Exercise brief: Turn every line of the rows below into a numbered list, leaving out any blank lines.

Supplied entries:
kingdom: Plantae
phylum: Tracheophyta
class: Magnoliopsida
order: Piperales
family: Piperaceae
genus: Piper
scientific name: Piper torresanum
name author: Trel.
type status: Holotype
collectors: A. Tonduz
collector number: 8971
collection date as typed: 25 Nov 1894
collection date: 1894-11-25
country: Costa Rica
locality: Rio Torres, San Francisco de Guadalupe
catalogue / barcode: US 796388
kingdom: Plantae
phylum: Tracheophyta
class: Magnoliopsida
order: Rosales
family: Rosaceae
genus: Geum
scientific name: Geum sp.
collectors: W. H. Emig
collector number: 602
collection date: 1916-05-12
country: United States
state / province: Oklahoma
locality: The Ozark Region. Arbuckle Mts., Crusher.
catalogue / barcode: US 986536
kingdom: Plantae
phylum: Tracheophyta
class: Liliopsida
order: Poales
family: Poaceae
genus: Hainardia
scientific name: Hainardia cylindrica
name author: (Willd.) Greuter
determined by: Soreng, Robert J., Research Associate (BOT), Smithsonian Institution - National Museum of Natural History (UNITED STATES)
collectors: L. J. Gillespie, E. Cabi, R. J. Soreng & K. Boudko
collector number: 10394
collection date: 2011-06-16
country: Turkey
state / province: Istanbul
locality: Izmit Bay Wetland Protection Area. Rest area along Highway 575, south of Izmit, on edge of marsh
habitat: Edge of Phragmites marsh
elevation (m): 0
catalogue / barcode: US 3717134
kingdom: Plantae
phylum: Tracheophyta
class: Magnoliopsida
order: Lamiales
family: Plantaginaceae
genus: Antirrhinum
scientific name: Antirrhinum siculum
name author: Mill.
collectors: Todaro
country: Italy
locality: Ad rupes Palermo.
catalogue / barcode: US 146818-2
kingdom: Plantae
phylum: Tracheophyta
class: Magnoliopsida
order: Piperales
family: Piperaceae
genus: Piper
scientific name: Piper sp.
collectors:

Answer to the exercise:
1. kingdom: Plantae
2. phylum: Tracheophyta
3. class: Magnoliopsida
4. order: Piperales
5. family: Piperaceae
6. genus: Piper
7. scientific name: Piper torresanum
8. name author: Trel.
9. type status: Holotype
10. collectors: A. Tonduz
11. collector number: 8971
12. collection date as typed: 25 Nov 1894
13. collection date: 1894-11-25
14. country: Costa Rica
15. locality: Rio Torres, San Francisco de Guadalupe
16. catalogue / barcode: US 796388
17. kingdom: Plantae
18. phylum: Tracheophyta
19. class: Magnoliopsida
20. order: Rosales
21. family: Rosaceae
22. genus: Geum
23. scientific name: Geum sp.
24. collectors: W. H. Emig
25. collector number: 602
26. collection date: 1916-05-12
27. country: United States
28. state / province: Oklahoma
29. locality: The Ozark Region. Arbuckle Mts., Crusher.
30. catalogue / barcode: US 986536
31. kingdom: Plantae
32. phylum: Tracheophyta
33. class: Liliopsida
34. order: Poales
35. family: Poaceae
36. genus: Hainardia
37. scientific name: Hainardia cylindrica
38. name author: (Willd.) Greuter
39. determined by: Soreng, Robert J., Research Associate (BOT), Smithsonian Institution - National Museum of Natural History (UNITED STATES)
40. collectors: L. J. Gillespie, E. Cabi, R. J. Soreng & K. Boudko
41. collector number: 10394
42. collection date: 2011-06-16
43. country: Turkey
44. state / province: Istanbul
45. locality: Izmit Bay Wetland Protection Area. Rest area along Highway 575, south of Izmit, on edge of marsh
46. habitat: Edge of Phragmites marsh
47. elevation (m): 0
48. catalogue / barcode: US 3717134
49. kingdom: Plantae
50. phylum: Tracheophyta
51. class: Magnoliopsida
52. order: Lamiales
53. family: Plantaginaceae
54. genus: Antirrhinum
55. scientific name: Antirrhinum siculum
56. name author: Mill.
57. collectors: Todaro
58. country: Italy
59. locality: Ad rupes Palermo.
60. catalogue / barcode: US 146818-2
61. kingdom: Plantae
62. phylum: Tracheophyta
63. class: Magnoliopsida
64. order: Piperales
65. family: Piperaceae
66. genus: Piper
67. scientific name: Piper sp.
68. collectors:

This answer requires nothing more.